## Text excerpt
[Start of section]
# west vs east?



## Bones (Feb 24, 2008)

chall91 said:


> are there any resorts on the east that come close to any of them out west?


Close in what regard? 

Obviously, not in terms of vertical and powder.....


----------



## Guest (Nov 16, 2008)

Oranges and apples. That being said, I've had big fun on both sides.


----------



## Bones (Feb 24, 2008)

davis said:


> Oranges and apples. That being said, I've had big fun on both sides.


Exactly....I live in the east so I ride a lot here. It is what it is....good times can be had on both coasts. If the question is about conditions, well it's hard for the East to compete. If it's not about that, what is the question about...nightlife, scenery?


----------



## Guest (Nov 16, 2008)

i was just wondering really because my family wants to go on vacation and i wanted to see if we didnt have to go out west and just stay on east coast. i think some places in vermont would be sufficient enough for us. but out west seems much better i guess


----------



## Suburban Blend (Feb 23, 2008)

Any mountain in the East with over 2000 vertical ranks. Stowe, Sugar Bush, Whiteface, etc...

Note: Classics like Squaw Valley only have 2, 850 _vertical_ feet


----------



## Guest (Nov 16, 2008)

The only resort that I would travel to in the east coast is Jay Peak, TV, that's of course considering I live in Florida. It all comes down to the decision of how much cash you have to blow out in a trip, this year I want to make it out to Utah, never been there. 

But ummmmmm yeah, WEST all the way!!!! no questions asked.


----------



## Bones (Feb 24, 2008)

chall91 said:


> i was just wondering really because my family wants to go on vacation and i wanted to see if we didnt have to go out west and just stay on east coast. i think some places in vermont would be sufficient enough for us. but out west seems much better i guess


Ahh...I get it...save the airfare and spend it on the resort.
[End of section]
(Stored data)
[Start of section]
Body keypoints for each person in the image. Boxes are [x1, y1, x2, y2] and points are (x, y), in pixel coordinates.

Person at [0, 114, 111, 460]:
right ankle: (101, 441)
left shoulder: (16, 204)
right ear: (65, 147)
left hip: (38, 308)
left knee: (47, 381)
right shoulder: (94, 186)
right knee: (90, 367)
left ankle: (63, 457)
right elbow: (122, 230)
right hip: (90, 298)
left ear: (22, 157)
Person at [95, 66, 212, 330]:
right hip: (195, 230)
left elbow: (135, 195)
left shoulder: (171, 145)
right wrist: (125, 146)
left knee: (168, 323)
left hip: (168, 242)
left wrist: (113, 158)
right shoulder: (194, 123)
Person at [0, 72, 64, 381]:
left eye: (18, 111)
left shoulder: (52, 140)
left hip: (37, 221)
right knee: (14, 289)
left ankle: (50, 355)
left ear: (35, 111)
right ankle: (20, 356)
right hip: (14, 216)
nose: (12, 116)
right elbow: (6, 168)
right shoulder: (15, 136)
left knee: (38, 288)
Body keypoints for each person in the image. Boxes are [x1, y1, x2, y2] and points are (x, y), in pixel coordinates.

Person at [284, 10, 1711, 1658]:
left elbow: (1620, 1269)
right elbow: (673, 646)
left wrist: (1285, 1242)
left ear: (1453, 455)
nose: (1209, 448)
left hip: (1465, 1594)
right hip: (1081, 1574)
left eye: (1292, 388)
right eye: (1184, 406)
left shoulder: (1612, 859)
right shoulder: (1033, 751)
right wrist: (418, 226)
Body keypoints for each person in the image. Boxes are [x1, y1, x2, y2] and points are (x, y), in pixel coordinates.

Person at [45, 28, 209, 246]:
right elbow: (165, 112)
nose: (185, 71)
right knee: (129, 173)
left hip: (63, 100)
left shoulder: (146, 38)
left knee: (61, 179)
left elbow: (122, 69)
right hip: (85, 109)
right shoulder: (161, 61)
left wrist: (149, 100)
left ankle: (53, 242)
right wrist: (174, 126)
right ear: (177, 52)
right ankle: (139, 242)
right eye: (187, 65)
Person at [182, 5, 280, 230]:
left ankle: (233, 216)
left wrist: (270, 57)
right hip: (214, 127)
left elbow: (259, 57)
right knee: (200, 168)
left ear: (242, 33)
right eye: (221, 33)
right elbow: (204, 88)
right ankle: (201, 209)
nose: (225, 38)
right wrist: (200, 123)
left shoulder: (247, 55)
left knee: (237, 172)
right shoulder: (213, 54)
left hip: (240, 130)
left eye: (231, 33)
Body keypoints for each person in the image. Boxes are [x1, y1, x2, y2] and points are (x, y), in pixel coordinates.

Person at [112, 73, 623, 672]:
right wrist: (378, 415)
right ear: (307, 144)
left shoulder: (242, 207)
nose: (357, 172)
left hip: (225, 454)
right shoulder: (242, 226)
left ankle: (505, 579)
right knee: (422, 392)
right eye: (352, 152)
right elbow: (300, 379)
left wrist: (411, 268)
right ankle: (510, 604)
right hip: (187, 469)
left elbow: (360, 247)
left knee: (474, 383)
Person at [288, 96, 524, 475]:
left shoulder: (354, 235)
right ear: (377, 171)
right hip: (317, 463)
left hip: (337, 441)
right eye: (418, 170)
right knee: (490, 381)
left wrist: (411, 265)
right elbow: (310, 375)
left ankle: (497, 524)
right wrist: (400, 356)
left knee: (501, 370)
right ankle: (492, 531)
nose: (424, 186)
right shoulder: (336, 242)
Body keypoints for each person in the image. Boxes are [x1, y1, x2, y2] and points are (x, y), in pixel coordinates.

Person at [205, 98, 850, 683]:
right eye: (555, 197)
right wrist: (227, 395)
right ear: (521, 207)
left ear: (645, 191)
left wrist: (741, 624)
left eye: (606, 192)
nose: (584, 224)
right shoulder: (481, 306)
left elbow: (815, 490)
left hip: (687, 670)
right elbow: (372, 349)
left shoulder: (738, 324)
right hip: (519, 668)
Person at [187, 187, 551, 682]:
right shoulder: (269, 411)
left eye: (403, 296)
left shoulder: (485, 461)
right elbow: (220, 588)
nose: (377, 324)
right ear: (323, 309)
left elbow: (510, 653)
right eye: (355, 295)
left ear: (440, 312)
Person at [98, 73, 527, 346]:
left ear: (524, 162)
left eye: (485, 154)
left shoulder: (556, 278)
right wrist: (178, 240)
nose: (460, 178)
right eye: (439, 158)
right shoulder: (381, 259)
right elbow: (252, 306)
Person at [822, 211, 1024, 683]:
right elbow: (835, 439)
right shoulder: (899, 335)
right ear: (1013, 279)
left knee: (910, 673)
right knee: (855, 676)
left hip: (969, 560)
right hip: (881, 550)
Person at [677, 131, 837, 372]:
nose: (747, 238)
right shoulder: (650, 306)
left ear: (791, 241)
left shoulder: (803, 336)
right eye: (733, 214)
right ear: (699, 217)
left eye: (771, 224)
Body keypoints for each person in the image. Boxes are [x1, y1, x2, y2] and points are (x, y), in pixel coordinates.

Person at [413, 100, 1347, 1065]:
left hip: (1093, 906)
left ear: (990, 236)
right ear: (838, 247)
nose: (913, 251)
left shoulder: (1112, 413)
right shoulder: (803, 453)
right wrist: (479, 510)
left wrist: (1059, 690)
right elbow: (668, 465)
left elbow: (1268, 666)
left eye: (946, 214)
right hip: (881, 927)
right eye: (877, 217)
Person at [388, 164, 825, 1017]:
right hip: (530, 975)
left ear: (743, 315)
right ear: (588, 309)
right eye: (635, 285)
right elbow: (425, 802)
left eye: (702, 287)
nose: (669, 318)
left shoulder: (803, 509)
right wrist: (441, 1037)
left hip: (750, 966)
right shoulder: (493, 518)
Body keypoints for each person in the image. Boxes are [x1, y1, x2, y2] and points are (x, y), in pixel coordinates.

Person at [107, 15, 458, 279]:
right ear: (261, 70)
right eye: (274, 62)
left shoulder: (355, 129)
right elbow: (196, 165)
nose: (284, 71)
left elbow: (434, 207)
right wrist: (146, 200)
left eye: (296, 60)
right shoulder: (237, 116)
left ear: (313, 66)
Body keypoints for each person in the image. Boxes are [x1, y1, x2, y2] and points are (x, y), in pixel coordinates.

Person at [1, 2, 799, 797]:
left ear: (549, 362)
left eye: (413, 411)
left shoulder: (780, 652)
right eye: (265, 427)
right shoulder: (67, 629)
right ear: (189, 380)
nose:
[End of section]
## Action item A
In the forum thread on skiing east versus west, which state does the poster who lives in Florida hope to reach this year?
## Action item B
Continue the forum thread on skiing east versus west, starting after its last post.

## Answer space A
Utah.

## Answer space B
Lots of mention here for Jay Peak, Killington, Placid. Also consider Tremblant and Mont Ste. Anne near Quebec City. Tremblant's owned by Interwest and is built to look like Whistler....great village, bars, restaurants, shops, 2000+ vertical, etc. Of course, if Canada means flying for you, then go west.


----------



## Guest (Nov 26, 2008)

You can get flights to Tremblant from NYC now. Otherwise iT's less than a 2hr drive from Montreal and there are several shuttles a day. It's expensive staying in the vilage though!
Stowe is amazing! Huge mountain(s), great runs, friendly locals, great town(!), varied accom options......expensive lift passes! There has to be a downside!
Quebec offers somthing that no western resort can offer - different culture! OK, you could argue that Utah has a Mormon culture, but really it's all pretty similar. The further east and north you go from Montreal,the more French it gets. Mont-Sainte-Anne and Le Massif are two (both within 45min of Quebec City) that get great reviews. Just be aware it can get fekkin cold!! Quebec City is probably the most beautifully preserved historic city in North America. Makes for a good non-boarding day.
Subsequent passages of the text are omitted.